Le ministre a salué les efforts déployés par les différentes institutions membres pour renforcer le système des droits humains en Egypte dans sa conception globale, visant à promouvoir la justice sociale et à améliorer les conditions de vie des citoyens, conformément aux orientations présidentielles. Il a également mis en avant les travaux engagés pour élaborer la deuxième stratégie nationale quinquennale des droits de l’Homme pour la période 2026-2031. A ce titre, il a évoqué les consultations intensives menées avec les institutions nationales, des experts, des jeunes issus de différentes régions, ainsi que des représentants du Parlement, de la société civile et des conseils spécialisés, afin de garantir que cette nouvelle stratégie constitue une avancée significative dans l’approche nationale en matière de droits humains.

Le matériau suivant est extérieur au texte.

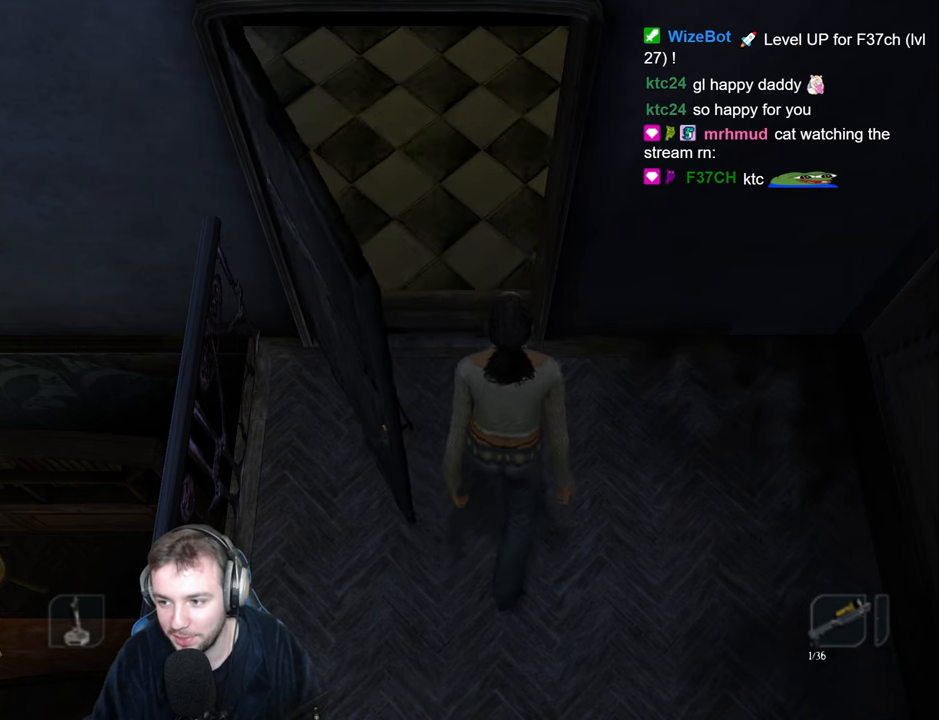
{"keys": [], "events": []}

Le chef de la diplomatie égyptienne a par ailleurs abordé plusieurs dossiers, notamment la participation de l’Egypte à la 61e session du Conseil des droits de l’Homme, dans le cadre de son mandat pour la période 2026-2028. Il a souligné le rôle actif joué par le pays et réaffirmé son engagement à renforcer la coopération avec les mécanismes régionaux et internationaux, ainsi qu’avec les rapporteurs spéciaux du Conseil. La réunion a également porté sur des propositions législatives visant à améliorer la situation des droits humains dans le pays.
De son côté, la ministre de la Solidarité sociale, Dr Maya Morsi, a présenté les efforts consacrés aux questions de la famille et de l’enfance, mettant en avant la mise en œuvre de programmes intégrés axés sur l’autonomisation économique, la protection sociale et le développement humain. Elle a souligné les résultats tangibles obtenus ces dernières années, reflétant l’engagement de l’Etat à améliorer la qualité de vie, et a insisté sur l’importance de valoriser ces avancées lors des prochaines sessions du Conseil des droits de l’Homme à Genève. Elle a également mis l’accent sur le droit au développement comme axe central de la future stratégie nationale.

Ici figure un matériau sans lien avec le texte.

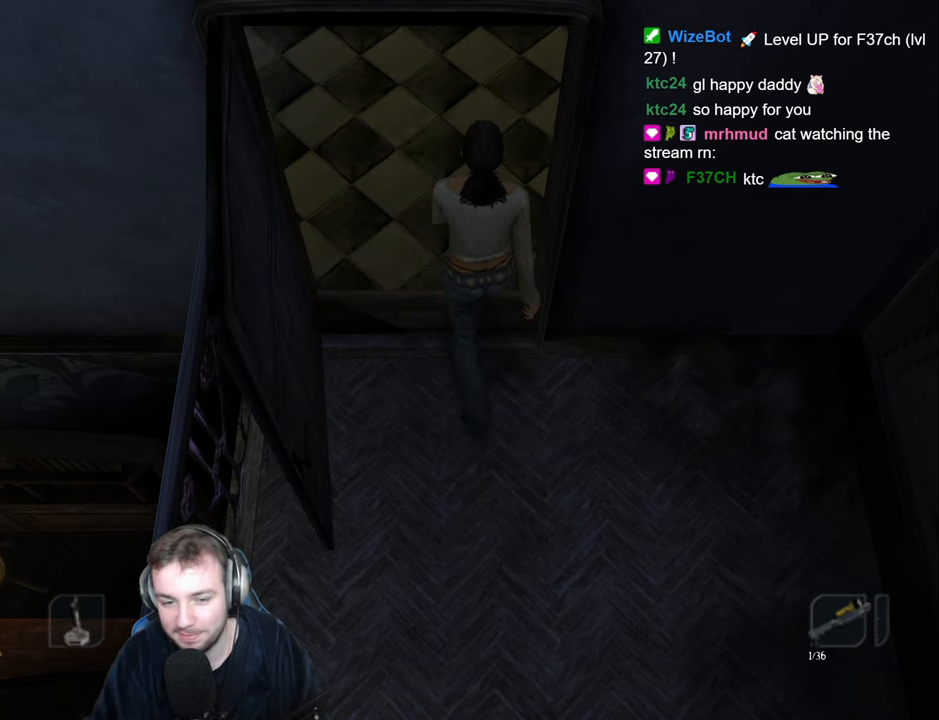
{"keys": [], "events": []}
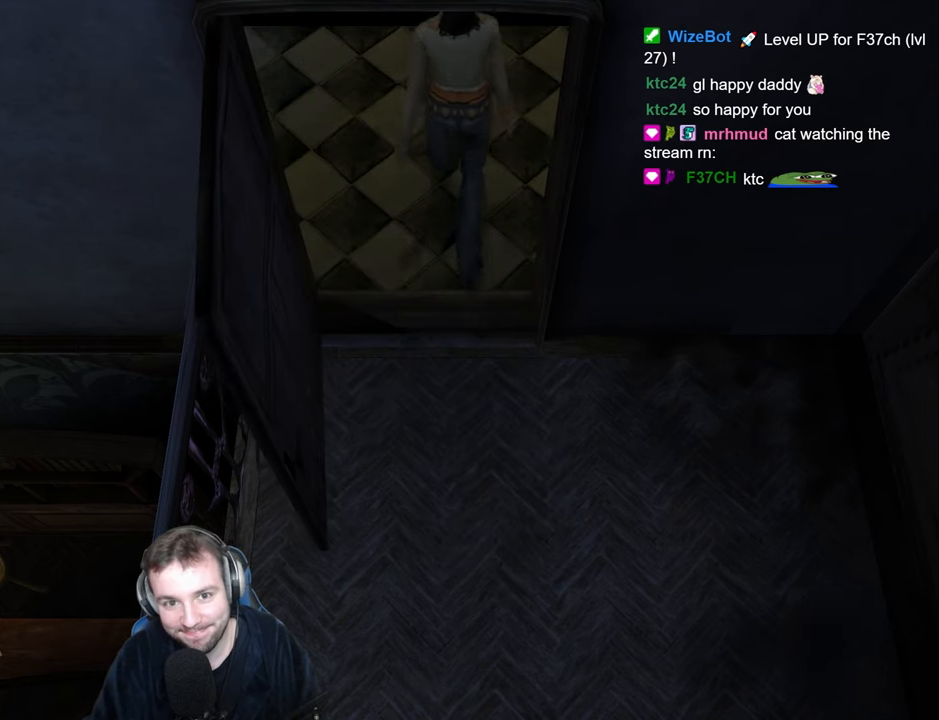
{"keys": [], "events": []}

Le ministre de la Justice, le conseiller Mahmoud Helmi El-Chérif, a pour sa part insisté sur la poursuite des réformes législatives afin de les aligner sur les exigences constitutionnelles et les normes internationales. Il a évoqué les évolutions en cours dans le domaine du droit pénal, ainsi que l’expansion des centres de réhabilitation et de réforme, destinés à favoriser la réinsertion sociale. Il a également mis en lumière les initiatives visant à renforcer les droits des femmes.

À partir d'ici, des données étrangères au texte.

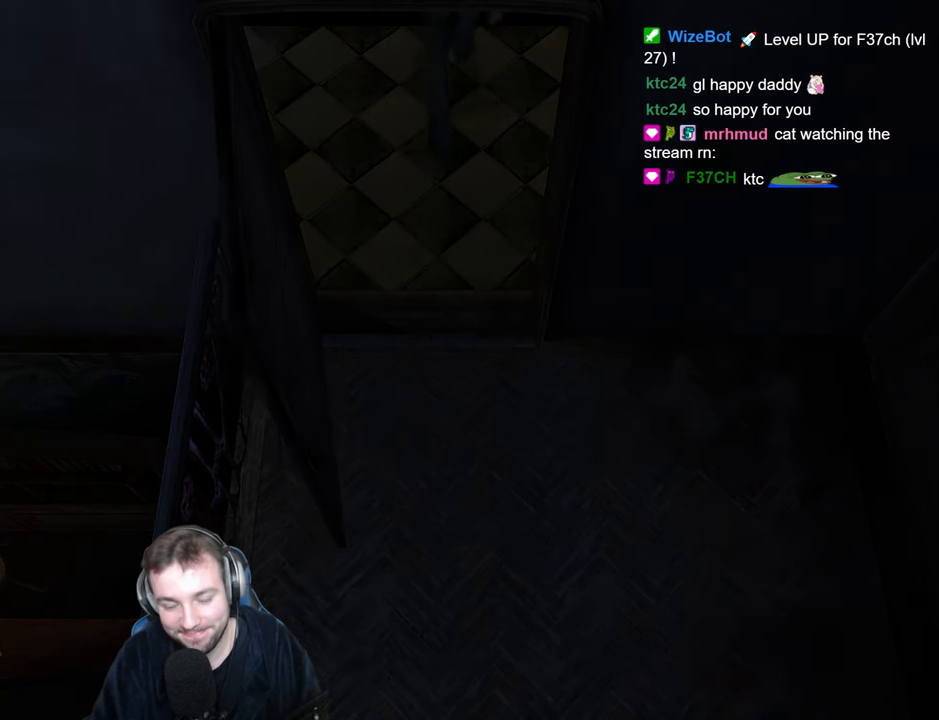
{"keys": [], "events": []}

Le ministre du Plan et du Développement économique, Ahmed Rostom, a affirmé la disponibilité de son ministère à fournir des données et indicateurs précis sur les services publics et le développement, afin de soutenir la transparence et la crédibilité de la présentation égyptienne sur la scène internationale. Il a également indiqué que le ministère facilitera les visites de terrain des rapporteurs spéciaux pour leur permettre d’observer directement les projets nationaux et les efforts de développement durable.
Enfin, la réunion a donné lieu à des échanges approfondis entre les participants, portant sur les initiatives des institutions nationales pour renforcer le système des droits humains dans ses dimensions politiques, économiques, sociales et culturelles, ainsi que sur les cadres législatifs destinés à protéger et promouvoir ces droits en Egypte.